To be honest, insurance wasn't the real thing stopping me from going before, it was anxiety. Insurance was just a reasonable excuse that everyone else would accept. I'm terrified of doctor's visits. I don't know why. I don't know why I'm terrified of everything. I just know it's not normal to pray that you get hit by a bus on the way to the doctor's office because you would rather die in a bus accident than visit a doctor.

But I didn't get hit by a bus. Instead I went to the doctor and was prescribed Wellbutrin, Xanax, and a referral to a therapist. Wellbutrin was awesome, I was like over the moon happy and never terrified. I'd still be on Wellbutrin now, except it made me feel like my heart was going to explode through my rib cage. Wellbutrin gave me heart palpitations, so goodbye Wellbutrin.

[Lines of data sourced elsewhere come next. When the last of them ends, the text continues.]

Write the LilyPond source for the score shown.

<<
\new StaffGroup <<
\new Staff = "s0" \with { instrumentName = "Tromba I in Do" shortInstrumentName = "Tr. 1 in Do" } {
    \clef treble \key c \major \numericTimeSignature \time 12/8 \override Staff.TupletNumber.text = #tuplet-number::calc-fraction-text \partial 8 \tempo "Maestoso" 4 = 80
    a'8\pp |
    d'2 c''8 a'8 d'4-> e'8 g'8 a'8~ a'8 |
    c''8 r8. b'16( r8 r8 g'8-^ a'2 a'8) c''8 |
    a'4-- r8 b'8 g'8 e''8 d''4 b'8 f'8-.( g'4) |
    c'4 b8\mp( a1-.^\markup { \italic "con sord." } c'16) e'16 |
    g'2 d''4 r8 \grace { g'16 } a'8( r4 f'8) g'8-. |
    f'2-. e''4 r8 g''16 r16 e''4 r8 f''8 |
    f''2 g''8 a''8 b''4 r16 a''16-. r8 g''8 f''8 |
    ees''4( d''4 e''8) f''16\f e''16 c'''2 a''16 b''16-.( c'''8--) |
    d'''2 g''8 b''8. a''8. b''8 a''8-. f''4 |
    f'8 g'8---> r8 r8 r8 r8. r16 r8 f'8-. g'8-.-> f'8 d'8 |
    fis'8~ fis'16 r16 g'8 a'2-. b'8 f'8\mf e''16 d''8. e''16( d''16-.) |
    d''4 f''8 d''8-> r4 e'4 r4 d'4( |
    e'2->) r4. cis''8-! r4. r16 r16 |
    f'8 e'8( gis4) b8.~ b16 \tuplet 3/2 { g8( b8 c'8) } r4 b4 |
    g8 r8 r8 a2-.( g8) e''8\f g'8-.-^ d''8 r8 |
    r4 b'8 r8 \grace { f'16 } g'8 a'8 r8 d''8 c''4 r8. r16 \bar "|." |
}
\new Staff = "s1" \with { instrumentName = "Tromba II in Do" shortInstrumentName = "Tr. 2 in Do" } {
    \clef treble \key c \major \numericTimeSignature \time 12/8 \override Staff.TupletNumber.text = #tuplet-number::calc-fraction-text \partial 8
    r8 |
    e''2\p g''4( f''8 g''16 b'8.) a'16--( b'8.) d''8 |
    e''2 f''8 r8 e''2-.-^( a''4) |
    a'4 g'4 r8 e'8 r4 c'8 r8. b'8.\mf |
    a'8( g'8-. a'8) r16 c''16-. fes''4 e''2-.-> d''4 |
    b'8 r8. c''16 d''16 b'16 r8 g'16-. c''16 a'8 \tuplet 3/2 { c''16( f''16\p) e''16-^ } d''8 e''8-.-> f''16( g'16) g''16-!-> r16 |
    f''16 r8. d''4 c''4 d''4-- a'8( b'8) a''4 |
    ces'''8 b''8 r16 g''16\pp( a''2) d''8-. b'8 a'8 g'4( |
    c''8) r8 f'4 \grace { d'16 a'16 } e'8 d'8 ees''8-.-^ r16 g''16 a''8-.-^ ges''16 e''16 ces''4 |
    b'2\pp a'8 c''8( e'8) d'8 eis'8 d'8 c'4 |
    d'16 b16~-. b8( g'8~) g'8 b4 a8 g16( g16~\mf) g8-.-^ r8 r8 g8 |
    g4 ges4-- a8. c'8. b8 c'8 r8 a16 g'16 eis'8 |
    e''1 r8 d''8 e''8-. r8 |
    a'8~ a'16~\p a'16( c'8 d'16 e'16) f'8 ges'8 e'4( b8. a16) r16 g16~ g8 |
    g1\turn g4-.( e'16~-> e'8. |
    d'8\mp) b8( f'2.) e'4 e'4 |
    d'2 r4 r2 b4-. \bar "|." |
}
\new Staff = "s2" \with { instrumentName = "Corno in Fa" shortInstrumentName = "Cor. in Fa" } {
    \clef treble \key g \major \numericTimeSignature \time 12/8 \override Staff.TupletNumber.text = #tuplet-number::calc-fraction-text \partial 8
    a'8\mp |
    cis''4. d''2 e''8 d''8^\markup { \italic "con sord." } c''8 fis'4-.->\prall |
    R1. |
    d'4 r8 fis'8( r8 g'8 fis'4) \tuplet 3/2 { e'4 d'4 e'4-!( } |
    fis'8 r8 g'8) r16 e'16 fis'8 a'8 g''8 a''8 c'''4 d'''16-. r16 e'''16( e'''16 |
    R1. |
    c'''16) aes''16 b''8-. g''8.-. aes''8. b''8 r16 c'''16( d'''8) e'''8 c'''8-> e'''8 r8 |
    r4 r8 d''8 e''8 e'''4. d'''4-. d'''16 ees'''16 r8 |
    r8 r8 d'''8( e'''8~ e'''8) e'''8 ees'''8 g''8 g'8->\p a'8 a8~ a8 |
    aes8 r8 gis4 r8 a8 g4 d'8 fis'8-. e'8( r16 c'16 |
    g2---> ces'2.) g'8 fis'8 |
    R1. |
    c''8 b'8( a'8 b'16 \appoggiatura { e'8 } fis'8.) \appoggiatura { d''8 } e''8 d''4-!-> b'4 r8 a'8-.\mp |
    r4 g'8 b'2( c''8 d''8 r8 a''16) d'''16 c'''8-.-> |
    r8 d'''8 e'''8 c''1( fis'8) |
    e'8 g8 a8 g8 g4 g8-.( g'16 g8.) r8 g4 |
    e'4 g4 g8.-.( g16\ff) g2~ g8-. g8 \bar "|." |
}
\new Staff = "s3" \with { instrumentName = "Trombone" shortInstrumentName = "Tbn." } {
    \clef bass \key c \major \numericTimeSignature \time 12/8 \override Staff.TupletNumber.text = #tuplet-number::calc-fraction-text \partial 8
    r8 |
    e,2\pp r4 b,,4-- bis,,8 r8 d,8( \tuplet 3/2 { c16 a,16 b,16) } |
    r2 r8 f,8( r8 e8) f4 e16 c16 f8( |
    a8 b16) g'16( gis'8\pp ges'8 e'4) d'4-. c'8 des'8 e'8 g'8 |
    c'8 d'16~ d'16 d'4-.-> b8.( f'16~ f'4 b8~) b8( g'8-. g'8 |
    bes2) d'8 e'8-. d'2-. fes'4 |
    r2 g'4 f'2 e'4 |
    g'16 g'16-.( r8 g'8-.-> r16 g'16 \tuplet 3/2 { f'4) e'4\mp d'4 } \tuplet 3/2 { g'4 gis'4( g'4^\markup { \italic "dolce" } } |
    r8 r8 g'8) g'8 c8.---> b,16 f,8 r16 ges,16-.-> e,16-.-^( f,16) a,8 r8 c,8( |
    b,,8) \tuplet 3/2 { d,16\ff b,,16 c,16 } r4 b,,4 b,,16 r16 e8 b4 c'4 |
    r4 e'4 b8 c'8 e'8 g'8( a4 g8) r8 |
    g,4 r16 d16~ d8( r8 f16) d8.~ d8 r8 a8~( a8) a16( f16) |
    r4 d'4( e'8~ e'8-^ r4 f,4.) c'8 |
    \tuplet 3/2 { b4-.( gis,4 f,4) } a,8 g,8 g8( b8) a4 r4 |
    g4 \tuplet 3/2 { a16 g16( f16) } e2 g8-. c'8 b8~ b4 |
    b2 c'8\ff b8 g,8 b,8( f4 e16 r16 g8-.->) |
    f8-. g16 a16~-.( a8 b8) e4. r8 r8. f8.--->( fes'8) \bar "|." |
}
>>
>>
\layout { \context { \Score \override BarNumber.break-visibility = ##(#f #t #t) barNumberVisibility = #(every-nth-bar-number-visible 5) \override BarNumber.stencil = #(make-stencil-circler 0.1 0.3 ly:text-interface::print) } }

Then we tried amitriptyline. amitriptyline was doing pretty ok but I still had to use Xanax more than I would have liked. So we upped the dosage of amitriptyline and since then my world and life has opened up again.

There have been other things that have changed in the last couple of years. Medication didn't solve all my problems. Medication still doesn't take away all my anxiety, but I can go to the doctor without having a panic attack and thinking of ways to die to get out of it. I can ask for help in a store. I can go to a store. I can make a phone call. I'm not constantly worried and terrified of absolutely every little thing. I still sometimes get panic, I still sometimes take a Xanax but maybe only a couple of times a month, maybe less. Or if I have to get on a plane.

My life isn't perfect. 
I'm still older, my friends are still far away, I still have no money. 

But I'm happier now than I was in 2014. Maybe it's not visible in the two pictures to everyone. There are little signs I can see like my smile is more genuine in the after picture. I'm not wearing a jacket or a sweater because I'm not scared that someone will make fun of my fat arms or whatever I was scared of before that made me cover up. Instead, I'm enjoying my time with my best friend. I'm having the time of my life.

Not all transformations are visible.